Lunden mentions a fictional account of a woman with mysterious symptoms, bringing new insight to a short story I remember reading for a class. A contemporary of Alice James, a 19th-century woman with neurasthenia, Charlotte Perkins Gilman, published a short story titled “The Yellow Wall-Paper.” In the story, a woman falls ill at a vacation home. Her husband, a doctor, confines her to a room with disturbingly patterned wallpaper, which she tears off in chunks as everyone becomes sick. This was published as fiction, but a woman falling sick with no one believing her symptoms were real has occurred countless times in reality.

Arsenic may not be in our wallpapers today, but other toxicants are widespread in our homes. Lunden recounts using pesticides frequently to kill flea infestations on pets and growing up with a manicured, dandelion-free lawn. Multiple chemical sensitivity (MCS) has a large overlap in symptoms with ME/CFS (including headaches and fatigue). Symptoms can be triggered by everyday products containing volatile chemicals: air fresheners, detergent, soap, paint, new clothes, exhaust fumes, and asphalt.

Carbon monoxide poisoning and exposure to benzene and formaldehyde can also share many symptoms with MCS and ME/CFS. Benzene and formaldehyde, carcinogens, are used to make a huge variety of household items, such as carpets and furniture. Any home or office renovation can introduce a plethora of toxic chemicals. And the source of poisoning isn’t always external. Lunden had many amalgam dental fillings, causing high mercury levels. After getting them replaced with composite fillings over many months, her depression lifted.

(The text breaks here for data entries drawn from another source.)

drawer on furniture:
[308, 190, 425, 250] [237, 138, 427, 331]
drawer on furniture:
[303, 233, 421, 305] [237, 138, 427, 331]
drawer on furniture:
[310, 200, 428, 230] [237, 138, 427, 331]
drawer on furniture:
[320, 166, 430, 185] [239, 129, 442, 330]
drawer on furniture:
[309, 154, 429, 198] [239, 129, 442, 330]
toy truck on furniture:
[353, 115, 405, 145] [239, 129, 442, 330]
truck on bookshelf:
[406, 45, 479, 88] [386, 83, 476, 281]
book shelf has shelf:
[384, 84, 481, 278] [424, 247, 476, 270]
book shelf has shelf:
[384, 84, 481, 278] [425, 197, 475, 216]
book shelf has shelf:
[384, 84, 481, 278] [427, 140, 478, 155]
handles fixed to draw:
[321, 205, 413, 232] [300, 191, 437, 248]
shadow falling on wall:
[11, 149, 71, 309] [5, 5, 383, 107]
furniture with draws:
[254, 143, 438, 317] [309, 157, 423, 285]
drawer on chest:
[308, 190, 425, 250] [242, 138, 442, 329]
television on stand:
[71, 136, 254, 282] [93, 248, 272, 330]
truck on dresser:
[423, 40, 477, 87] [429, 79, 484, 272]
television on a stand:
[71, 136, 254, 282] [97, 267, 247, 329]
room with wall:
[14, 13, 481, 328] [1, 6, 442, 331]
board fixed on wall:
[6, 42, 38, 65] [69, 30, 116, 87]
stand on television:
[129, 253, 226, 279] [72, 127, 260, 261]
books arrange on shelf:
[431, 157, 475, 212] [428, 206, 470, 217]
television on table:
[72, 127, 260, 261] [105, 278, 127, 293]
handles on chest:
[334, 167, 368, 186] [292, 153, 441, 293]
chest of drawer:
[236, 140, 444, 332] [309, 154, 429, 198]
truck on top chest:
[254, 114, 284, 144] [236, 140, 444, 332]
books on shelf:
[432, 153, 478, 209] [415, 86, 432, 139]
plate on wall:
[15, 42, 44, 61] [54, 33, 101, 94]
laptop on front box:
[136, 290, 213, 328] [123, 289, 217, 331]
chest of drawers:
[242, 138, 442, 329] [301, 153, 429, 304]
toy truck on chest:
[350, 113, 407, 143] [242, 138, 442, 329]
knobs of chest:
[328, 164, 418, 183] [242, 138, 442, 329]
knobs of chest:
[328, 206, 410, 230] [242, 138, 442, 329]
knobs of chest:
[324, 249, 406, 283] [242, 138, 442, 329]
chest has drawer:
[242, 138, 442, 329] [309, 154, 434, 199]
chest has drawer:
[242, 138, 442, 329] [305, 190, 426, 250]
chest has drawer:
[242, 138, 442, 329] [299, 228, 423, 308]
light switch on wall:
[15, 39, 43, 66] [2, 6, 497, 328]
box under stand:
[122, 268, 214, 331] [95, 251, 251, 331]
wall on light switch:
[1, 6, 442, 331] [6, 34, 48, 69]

Both historically and now, our healthcare system has failed women by not taking their symptoms seriously. Patients with chronic pain and fatigue have long been dismissed, misdiagnosed with 'hysteria,' or ridiculed by doctors. Evidence shows better outcomes for patients when doctors listen and collaborate. While many doctors are still not willing to change, due to sexism, insurance payouts, or ego, Lunden describes what effective, respectful medical treatment can look like, both as a patient and a care provider.

Lunden's narrative ends on a hopeful note. She takes control of her own medical treatment. She describes her recovery—and her relapses—as an optimistic outcome when ME/CFS and MCS are treated effectively. Her book helped me understand the chemical-laden environment we all live in, symptoms and experience of chronic illness, and how the problems of our medical system are based in sexism, denial, and lack of human connection and caring. I highly recommend this crucial book.

Rey Katz is a writer with published work in Catapult, POPSUGAR, Brevity’s Nonfiction Blog, and other publications. They earned a BS in Physics from MIT.